• _Task to complete_
Copy out every one of the rows below word for word, leaving the pictures out of your answer.

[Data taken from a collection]
------------------------------------------------
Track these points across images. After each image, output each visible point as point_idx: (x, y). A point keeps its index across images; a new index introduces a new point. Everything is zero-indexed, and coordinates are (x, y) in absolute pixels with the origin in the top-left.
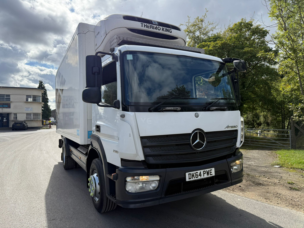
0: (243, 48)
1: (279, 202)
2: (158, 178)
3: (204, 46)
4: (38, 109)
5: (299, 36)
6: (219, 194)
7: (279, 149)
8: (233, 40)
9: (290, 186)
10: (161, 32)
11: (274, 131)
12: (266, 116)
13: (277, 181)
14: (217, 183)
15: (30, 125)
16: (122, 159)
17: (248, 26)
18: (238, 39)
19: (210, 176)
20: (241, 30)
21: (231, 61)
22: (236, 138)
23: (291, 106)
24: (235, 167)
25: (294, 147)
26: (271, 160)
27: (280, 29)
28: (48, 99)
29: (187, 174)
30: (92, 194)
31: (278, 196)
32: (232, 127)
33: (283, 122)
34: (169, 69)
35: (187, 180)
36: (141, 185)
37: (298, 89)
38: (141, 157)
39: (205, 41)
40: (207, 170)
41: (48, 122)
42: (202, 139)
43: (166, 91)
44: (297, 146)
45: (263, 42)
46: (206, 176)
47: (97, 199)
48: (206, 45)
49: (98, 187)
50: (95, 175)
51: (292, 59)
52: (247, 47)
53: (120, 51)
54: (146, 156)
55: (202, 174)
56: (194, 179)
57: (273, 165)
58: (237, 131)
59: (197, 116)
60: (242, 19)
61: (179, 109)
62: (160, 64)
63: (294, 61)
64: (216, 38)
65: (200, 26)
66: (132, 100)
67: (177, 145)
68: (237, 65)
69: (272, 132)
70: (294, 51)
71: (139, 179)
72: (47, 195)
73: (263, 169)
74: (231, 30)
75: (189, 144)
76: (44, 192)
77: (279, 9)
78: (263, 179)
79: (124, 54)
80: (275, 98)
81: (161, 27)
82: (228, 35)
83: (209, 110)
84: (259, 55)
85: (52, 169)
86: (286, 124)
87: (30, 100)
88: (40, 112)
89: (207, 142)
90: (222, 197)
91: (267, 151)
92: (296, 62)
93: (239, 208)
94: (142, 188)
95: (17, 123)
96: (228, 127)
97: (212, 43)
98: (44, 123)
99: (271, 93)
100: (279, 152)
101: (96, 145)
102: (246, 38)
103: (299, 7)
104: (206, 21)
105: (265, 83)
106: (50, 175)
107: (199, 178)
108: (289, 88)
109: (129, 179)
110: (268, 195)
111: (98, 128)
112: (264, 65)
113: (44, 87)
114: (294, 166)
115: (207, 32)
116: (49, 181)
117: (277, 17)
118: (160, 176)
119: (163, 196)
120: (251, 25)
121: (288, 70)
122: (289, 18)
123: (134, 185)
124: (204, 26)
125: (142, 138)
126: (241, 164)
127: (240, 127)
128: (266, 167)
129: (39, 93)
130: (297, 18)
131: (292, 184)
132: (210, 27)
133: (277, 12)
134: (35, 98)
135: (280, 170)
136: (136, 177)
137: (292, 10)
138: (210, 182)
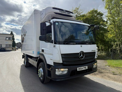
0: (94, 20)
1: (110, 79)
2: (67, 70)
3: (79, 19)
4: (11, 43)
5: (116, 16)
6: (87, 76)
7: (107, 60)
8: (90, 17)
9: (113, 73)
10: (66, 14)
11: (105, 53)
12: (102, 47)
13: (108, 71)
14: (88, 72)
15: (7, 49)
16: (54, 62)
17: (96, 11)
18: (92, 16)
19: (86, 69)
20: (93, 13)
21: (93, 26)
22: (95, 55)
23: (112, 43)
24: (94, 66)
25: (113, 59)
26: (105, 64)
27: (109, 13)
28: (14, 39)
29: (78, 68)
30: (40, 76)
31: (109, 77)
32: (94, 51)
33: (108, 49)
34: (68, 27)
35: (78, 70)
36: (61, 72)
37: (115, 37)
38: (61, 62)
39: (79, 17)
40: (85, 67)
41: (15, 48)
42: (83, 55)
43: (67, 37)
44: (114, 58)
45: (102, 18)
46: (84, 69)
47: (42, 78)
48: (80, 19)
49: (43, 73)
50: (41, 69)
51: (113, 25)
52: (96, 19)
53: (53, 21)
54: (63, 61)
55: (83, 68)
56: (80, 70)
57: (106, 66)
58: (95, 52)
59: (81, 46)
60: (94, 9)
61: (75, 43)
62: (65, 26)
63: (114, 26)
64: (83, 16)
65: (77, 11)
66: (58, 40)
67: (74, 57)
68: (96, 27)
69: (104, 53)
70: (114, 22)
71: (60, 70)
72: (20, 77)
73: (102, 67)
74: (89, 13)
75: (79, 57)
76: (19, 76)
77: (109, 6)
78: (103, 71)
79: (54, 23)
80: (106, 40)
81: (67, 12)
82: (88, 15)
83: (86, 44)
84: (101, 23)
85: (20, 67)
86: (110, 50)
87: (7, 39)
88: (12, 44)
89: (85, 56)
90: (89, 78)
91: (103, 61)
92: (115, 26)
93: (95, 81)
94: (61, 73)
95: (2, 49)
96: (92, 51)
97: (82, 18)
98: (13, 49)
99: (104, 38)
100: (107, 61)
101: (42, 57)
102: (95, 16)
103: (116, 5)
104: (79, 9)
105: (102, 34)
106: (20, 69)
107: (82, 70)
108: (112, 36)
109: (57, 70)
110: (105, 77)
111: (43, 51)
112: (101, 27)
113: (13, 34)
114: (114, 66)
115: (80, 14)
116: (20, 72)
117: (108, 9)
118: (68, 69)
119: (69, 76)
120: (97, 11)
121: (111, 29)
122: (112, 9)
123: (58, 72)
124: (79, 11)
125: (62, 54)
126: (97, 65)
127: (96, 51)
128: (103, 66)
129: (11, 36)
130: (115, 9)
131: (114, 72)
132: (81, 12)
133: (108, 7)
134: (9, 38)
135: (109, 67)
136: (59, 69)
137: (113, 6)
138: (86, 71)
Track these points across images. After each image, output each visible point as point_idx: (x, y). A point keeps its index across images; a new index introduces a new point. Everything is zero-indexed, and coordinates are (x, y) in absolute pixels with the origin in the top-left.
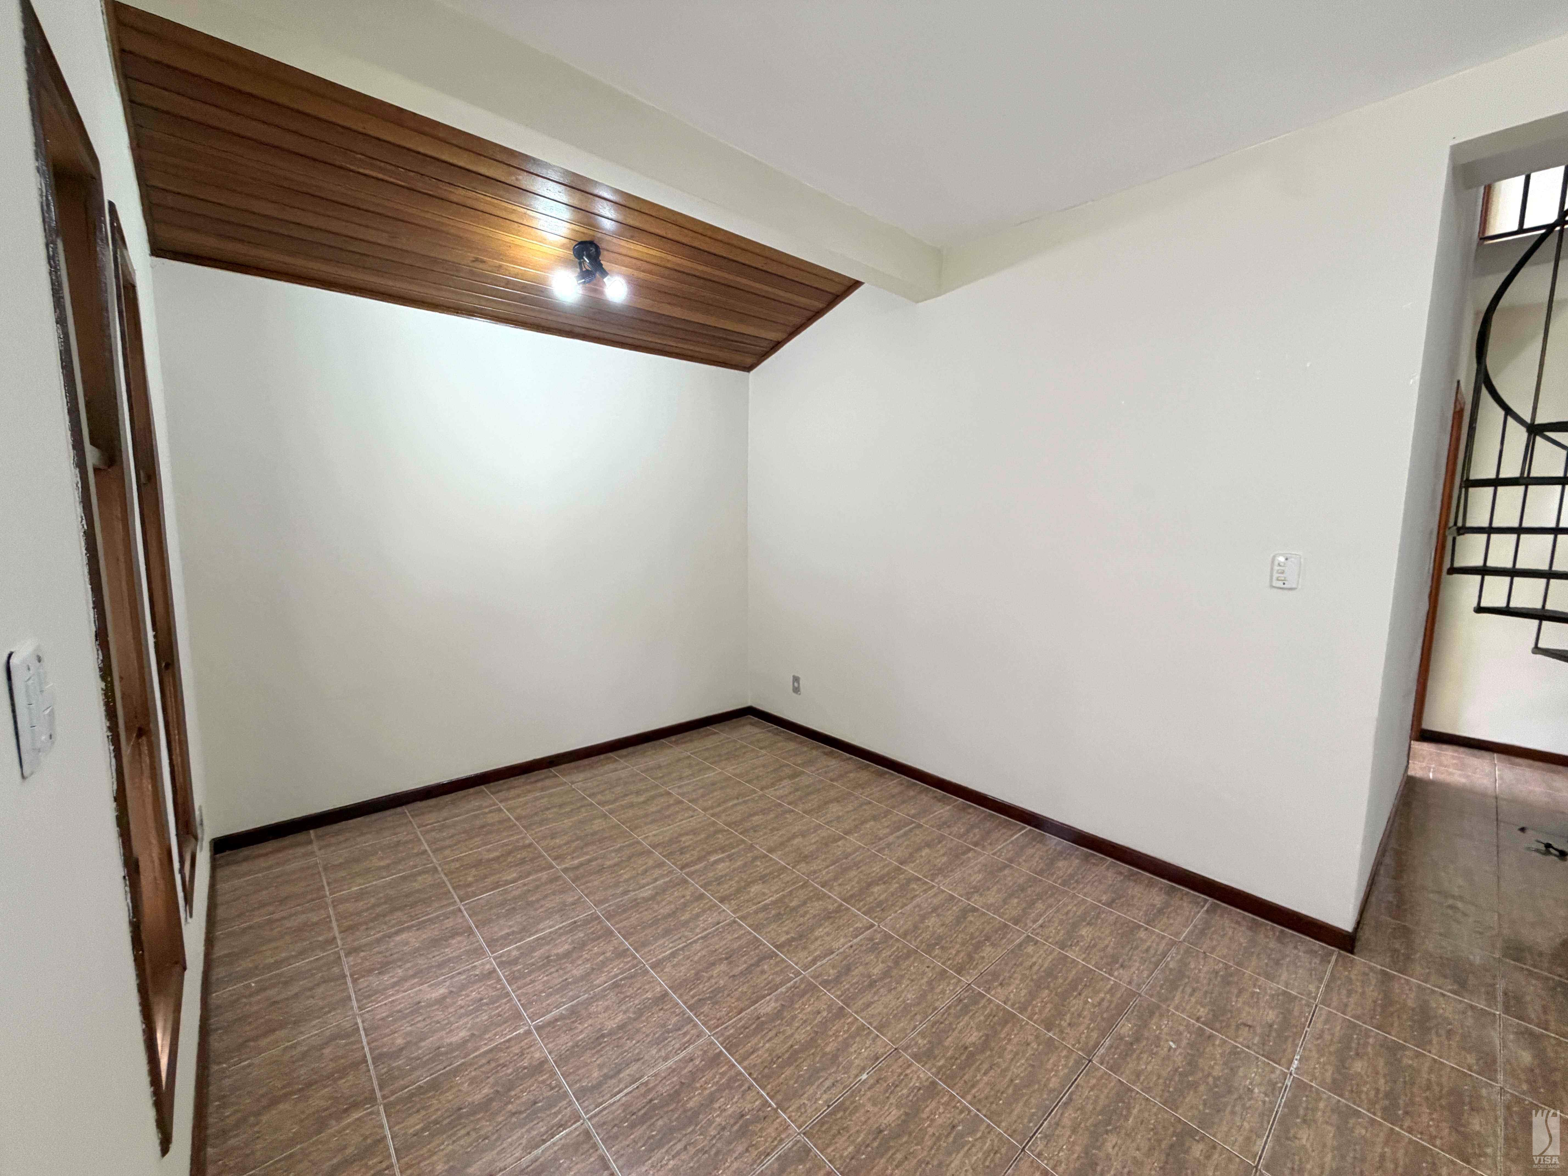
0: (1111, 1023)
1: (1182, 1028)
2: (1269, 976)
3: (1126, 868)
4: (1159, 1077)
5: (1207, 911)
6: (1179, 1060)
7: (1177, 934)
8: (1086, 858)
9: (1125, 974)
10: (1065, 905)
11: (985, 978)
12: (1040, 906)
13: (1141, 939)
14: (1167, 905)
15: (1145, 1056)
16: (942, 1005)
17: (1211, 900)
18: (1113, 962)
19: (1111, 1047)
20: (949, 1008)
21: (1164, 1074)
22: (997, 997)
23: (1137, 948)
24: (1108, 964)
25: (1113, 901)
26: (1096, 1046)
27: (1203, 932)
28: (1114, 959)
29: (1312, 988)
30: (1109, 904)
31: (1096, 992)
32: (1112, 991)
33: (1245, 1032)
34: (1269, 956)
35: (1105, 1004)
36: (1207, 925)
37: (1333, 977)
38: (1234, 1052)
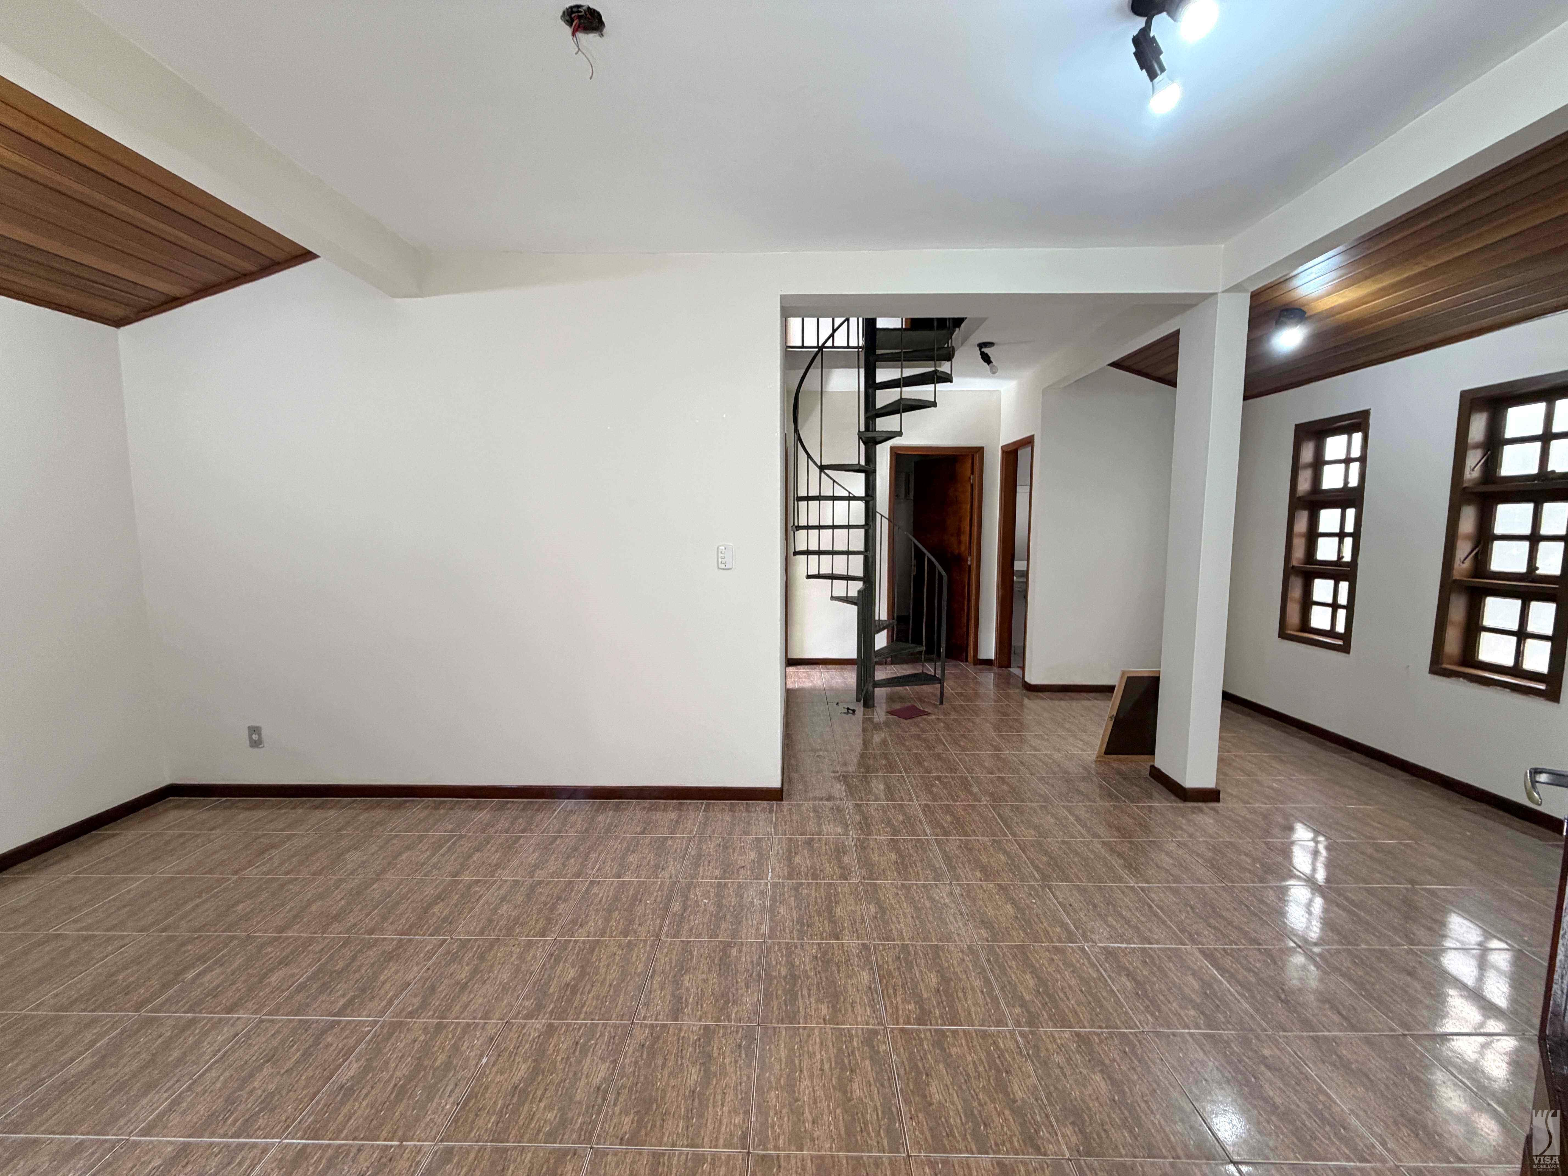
------------------------------------------------
• _Finished task_
Track these points across images. After each image, output each visible point as point_idx: (x, y). A point keeps its index across images; a new index introduces a new point. Everything is zero-indexed, and coordinates are (x, y) in absolute pixels with the origin in the top-left.
0: (243, 48)
1: (279, 202)
2: (158, 178)
3: (204, 46)
4: (38, 109)
5: (299, 36)
6: (219, 194)
7: (279, 149)
8: (233, 40)
9: (290, 186)
10: (161, 32)
11: (274, 131)
12: (266, 116)
13: (277, 181)
14: (217, 183)
15: (30, 125)
16: (122, 159)
17: (248, 26)
18: (238, 39)
19: (210, 176)
20: (241, 30)
21: (231, 61)
22: (236, 138)
23: (291, 106)
24: (235, 167)
25: (294, 147)
26: (271, 160)
27: (280, 29)
28: (48, 99)
29: (187, 174)
30: (92, 194)
31: (278, 196)
32: (232, 127)
33: (283, 122)
34: (169, 69)
35: (187, 180)
36: (141, 185)
37: (298, 89)
38: (141, 157)
39: (205, 41)
40: (207, 170)
41: (48, 122)
42: (202, 139)
43: (166, 91)
44: (297, 146)
45: (263, 42)
46: (206, 176)
47: (97, 199)
48: (206, 45)
49: (98, 187)
50: (95, 175)
51: (292, 59)
52: (247, 47)
53: (120, 51)
54: (146, 156)
55: (202, 174)
56: (194, 179)
57: (273, 165)
58: (237, 131)
59: (197, 116)
60: (242, 19)
61: (179, 109)
62: (160, 64)
63: (294, 61)
64: (216, 38)
65: (200, 26)
66: (132, 100)
67: (177, 145)
68: (237, 65)
69: (272, 132)
70: (294, 51)
71: (139, 179)
72: (47, 195)
73: (263, 169)
74: (231, 30)
75: (189, 144)
76: (44, 192)
77: (279, 9)
78: (263, 179)
79: (124, 54)
80: (275, 98)
81: (161, 27)
82: (228, 35)
83: (209, 110)
84: (259, 55)
85: (52, 169)
86: (286, 124)
87: (30, 100)
88: (40, 112)
89: (207, 142)
90: (222, 197)
91: (267, 151)
92: (296, 62)
93: (239, 208)
94: (142, 188)
95: (17, 123)
96: (228, 127)
97: (212, 43)
98: (44, 123)
99: (271, 93)
100: (279, 152)
101: (96, 145)
102: (246, 38)
103: (299, 7)
104: (206, 21)
105: (265, 83)
106: (50, 175)
107: (199, 178)
108: (289, 88)
109: (129, 179)
110: (268, 195)
111: (98, 128)
112: (264, 65)
113: (44, 87)
114: (294, 166)
115: (207, 32)
116: (49, 181)
117: (277, 17)
118: (160, 176)
119: (163, 196)
120: (251, 25)
121: (288, 70)
122: (289, 18)
123: (134, 185)
124: (204, 26)
125: (142, 138)
126: (241, 164)
127: (240, 127)
128: (266, 167)
129: (39, 93)
130: (297, 18)
131: (292, 184)
132: (210, 27)
133: (277, 12)
134: (35, 98)
135: (280, 170)
136: (136, 177)
137: (292, 10)
138: (210, 182)
0: (94, 20)
1: (110, 79)
2: (67, 70)
3: (79, 19)
4: (11, 43)
5: (116, 16)
6: (87, 76)
7: (107, 60)
8: (90, 17)
9: (113, 73)
10: (66, 14)
11: (105, 53)
12: (102, 47)
13: (108, 71)
14: (88, 72)
15: (7, 49)
16: (54, 62)
17: (96, 11)
18: (92, 16)
19: (86, 69)
20: (93, 13)
21: (93, 26)
22: (95, 55)
23: (112, 43)
24: (94, 66)
25: (113, 59)
26: (105, 64)
27: (109, 13)
28: (14, 39)
29: (78, 68)
30: (40, 76)
31: (109, 77)
32: (94, 51)
33: (108, 49)
34: (68, 27)
35: (78, 70)
36: (61, 72)
37: (115, 37)
38: (61, 62)
39: (79, 17)
40: (85, 67)
41: (15, 48)
42: (83, 55)
43: (67, 37)
44: (114, 58)
45: (102, 18)
46: (84, 69)
47: (42, 78)
48: (80, 19)
49: (43, 73)
50: (41, 69)
51: (113, 25)
52: (96, 19)
53: (53, 21)
54: (63, 61)
55: (83, 68)
56: (80, 70)
57: (106, 66)
58: (95, 52)
59: (81, 46)
60: (94, 9)
61: (75, 43)
62: (65, 26)
63: (114, 26)
64: (83, 16)
65: (77, 11)
66: (58, 40)
67: (74, 57)
68: (96, 27)
69: (104, 53)
70: (114, 22)
71: (60, 70)
72: (20, 77)
73: (102, 67)
74: (89, 13)
75: (79, 57)
76: (19, 76)
77: (109, 6)
78: (103, 71)
79: (54, 23)
80: (106, 40)
81: (67, 12)
82: (88, 15)
83: (86, 44)
84: (101, 23)
85: (20, 67)
86: (110, 50)
87: (7, 39)
88: (12, 44)
89: (85, 56)
90: (89, 78)
91: (103, 61)
92: (115, 26)
93: (95, 81)
94: (61, 73)
95: (2, 49)
96: (92, 51)
97: (82, 18)
98: (13, 49)
99: (104, 38)
100: (107, 61)
101: (42, 57)
102: (95, 16)
103: (116, 5)
104: (79, 9)
105: (102, 34)
106: (20, 69)
107: (82, 70)
108: (112, 36)
109: (57, 70)
110: (105, 77)
111: (43, 51)
112: (101, 27)
113: (13, 34)
114: (114, 66)
115: (80, 14)
116: (20, 72)
117: (108, 9)
118: (68, 69)
119: (69, 76)
120: (97, 11)
121: (111, 29)
122: (112, 9)
123: (58, 72)
124: (79, 11)
125: (62, 54)
126: (97, 65)
127: (96, 51)
128: (103, 66)
129: (11, 36)
130: (115, 9)
131: (114, 72)
132: (81, 12)
133: (108, 7)
134: (9, 38)
135: (109, 67)
136: (59, 69)
137: (113, 6)
138: (86, 71)
Track these points across images. After each image, output each visible point as point_idx: (x, y). A point keeps its index across images; a new index introduces a new point. Everything is zero-indexed, and coordinates are (x, y) in absolute pixels with the origin in the top-left.
0: (1111, 1023)
1: (1182, 1028)
2: (1269, 976)
3: (1126, 868)
4: (1159, 1077)
5: (1207, 911)
6: (1179, 1060)
7: (1177, 934)
8: (1086, 858)
9: (1125, 974)
10: (1065, 905)
11: (985, 978)
12: (1040, 906)
13: (1141, 939)
14: (1167, 905)
15: (1145, 1056)
16: (942, 1005)
17: (1211, 900)
18: (1113, 962)
19: (1111, 1047)
20: (949, 1008)
21: (1164, 1074)
22: (997, 997)
23: (1137, 948)
24: (1108, 964)
25: (1113, 901)
26: (1096, 1046)
27: (1203, 932)
28: (1114, 959)
29: (1312, 988)
30: (1109, 904)
31: (1096, 992)
32: (1112, 991)
33: (1245, 1032)
34: (1269, 956)
35: (1105, 1004)
36: (1207, 925)
37: (1333, 977)
38: (1234, 1052)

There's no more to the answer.